Walking through Hauf’s farm is both an education and a sensory pleasure. There are pretty flowers, plants I’ve always thought of as weeds, some I love to cook with and others I wish I could find more easily for that purpose. “Almost all herbs have some medicinal use and all of them taste great,” Hauf notes.
Mountain mint, with a hot, spicy, mint-like flavor, can treat indigestion, coughs, colds, mouth sores and tooth aches. “A native plant, it has a wonderful relationship with other species that are here,” Hauf explains, particularly bees. Many of the plants in her garden are here for that reason. “You can never have too many pollinators. The more diversity of life on the farm, my soil is healthier, the land is healthier,” she says. Alliums – the onion and garlic family – are believed to be antibacterial and anti-inflammatory, as well as good for the soil “and aesthetics,” Hauf adds. They are planted in late October or early November. “It’s so lovely and hopeful to come and see them coming up [in early spring,]” she notes. Hyssop is good for digestive ailments and bronchial issues. Anise hyssop has gorgeous blue flowers. Marshmallow can treat digestive, respiratory and urinary tract problems. And, of course, make marshmallows.
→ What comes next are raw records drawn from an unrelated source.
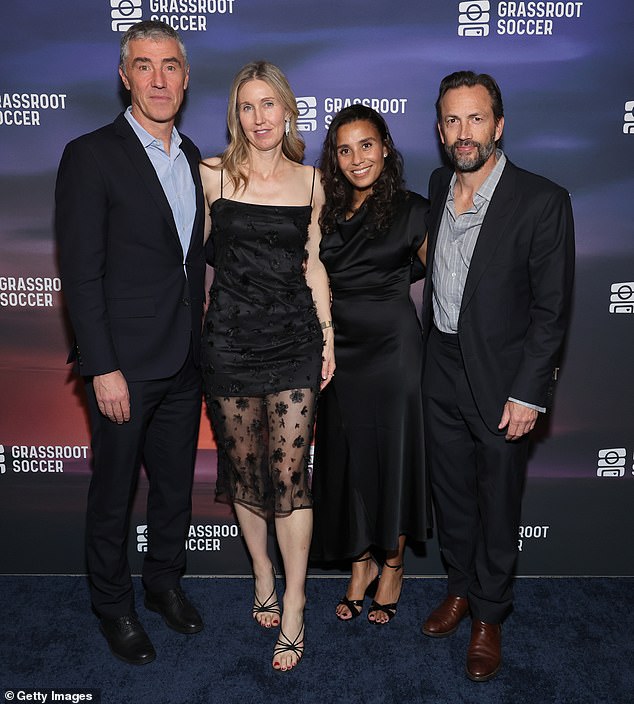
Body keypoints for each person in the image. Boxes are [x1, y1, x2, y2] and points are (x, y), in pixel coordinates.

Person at [55, 21, 206, 665]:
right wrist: (102, 367)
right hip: (123, 367)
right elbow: (80, 273)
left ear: (185, 75)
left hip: (185, 359)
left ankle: (164, 583)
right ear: (125, 77)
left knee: (174, 489)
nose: (158, 78)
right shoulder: (91, 155)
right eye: (144, 65)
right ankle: (113, 607)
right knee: (114, 493)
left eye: (169, 64)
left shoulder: (196, 156)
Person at [420, 71, 575, 681]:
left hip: (503, 379)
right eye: (453, 121)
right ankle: (459, 588)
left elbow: (550, 309)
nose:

Hauf says she uses a tincture made from Spilanthes, which she also calls the “eyeball plant” for its conical yellow flower with a bright red dot in the middle, all winter. The plant, which causes tingling and temporary numbness in the mouth, is an anti-viral also used to treat toothaches, mouth sores and sore throats. “[It’s] one of the most interesting and weird herbs that I grow – a crazy grove of eyeballs in the summer,” Hauf says. “It’s very gratifying. You can use the roots, stem, leaves and flower. You have to be respectful of how to properly use them.”
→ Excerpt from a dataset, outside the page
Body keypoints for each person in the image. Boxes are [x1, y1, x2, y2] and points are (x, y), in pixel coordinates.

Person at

Chrysanthemums, which are pretty flowers, are important in traditional Chinese medicine, an area in which Hauf plans to expand her offerings. She has also begun to blend herbal teas and is looking for a communal kitchen where she can make her own farm-based tea blends. Her husband, who is a dietitian and has experience in restaurant kitchens, collaborates in this effort because, she says, “he has such a refined palate.”
At the end of the growing season, Hauf dries any herbs she hasn’t sold and sells them at the SOWA market. Throughout the season she sells her herbs through a CSA and a variety of outdoor markets.
“Some people are scared about using medicinal herbs,” Hauf notes. “You have to be confident. Talk to somebody who is knowledgeable.”
As delicious as they are beneficial, medicinal herbs embody “food as medicine.”